▸ Instructions to follow
Copy out everything in the entries below, from the line containing "Elektromobilität" down to the line containing "można wybrać na stronie produktu", with both of those lines included. Reproduce each line unchanged.

▸ The data
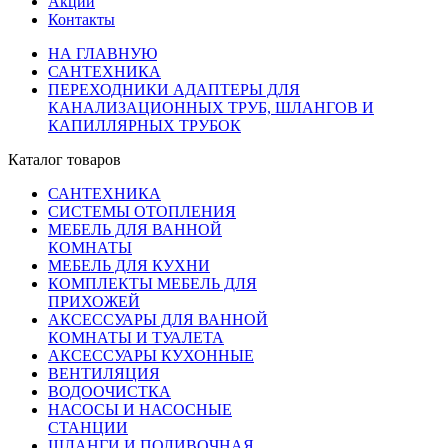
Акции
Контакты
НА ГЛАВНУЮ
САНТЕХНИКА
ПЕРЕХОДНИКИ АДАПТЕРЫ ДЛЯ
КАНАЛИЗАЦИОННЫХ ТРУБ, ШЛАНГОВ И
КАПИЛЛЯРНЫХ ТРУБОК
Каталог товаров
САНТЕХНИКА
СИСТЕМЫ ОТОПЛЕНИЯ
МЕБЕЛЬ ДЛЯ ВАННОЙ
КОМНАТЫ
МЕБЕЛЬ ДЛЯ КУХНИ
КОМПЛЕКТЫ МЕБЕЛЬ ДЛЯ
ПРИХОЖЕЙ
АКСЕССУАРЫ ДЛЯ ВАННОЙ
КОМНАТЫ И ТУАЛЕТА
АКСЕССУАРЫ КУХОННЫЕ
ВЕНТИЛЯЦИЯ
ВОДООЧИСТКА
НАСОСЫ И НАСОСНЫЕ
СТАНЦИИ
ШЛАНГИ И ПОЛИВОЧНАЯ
==
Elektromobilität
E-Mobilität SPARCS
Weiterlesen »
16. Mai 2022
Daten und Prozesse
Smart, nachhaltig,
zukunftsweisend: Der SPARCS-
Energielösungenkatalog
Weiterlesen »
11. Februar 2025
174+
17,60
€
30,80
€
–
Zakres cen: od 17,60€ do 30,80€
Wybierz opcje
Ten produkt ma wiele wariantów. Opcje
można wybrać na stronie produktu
--
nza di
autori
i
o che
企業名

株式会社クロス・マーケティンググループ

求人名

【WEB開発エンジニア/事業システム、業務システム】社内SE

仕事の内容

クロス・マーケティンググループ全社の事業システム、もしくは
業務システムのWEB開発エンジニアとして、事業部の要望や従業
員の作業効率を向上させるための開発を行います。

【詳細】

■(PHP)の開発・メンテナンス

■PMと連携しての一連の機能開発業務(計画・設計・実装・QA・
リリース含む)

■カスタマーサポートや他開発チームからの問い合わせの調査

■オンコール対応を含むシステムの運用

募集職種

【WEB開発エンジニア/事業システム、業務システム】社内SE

▸ Answer area
Elektromobilität
E-Mobilität SPARCS
Weiterlesen »
16. Mai 2022
Daten und Prozesse
Smart, nachhaltig,
zukunftsweisend: Der SPARCS-
Energielösungenkatalog
Weiterlesen »
11. Februar 2025
174+
17,60
€
30,80
€
–
Zakres cen: od 17,60€ do 30,80€
Wybierz opcje
Ten produkt ma wiele wariantów. Opcje
można wybrać na stronie produktu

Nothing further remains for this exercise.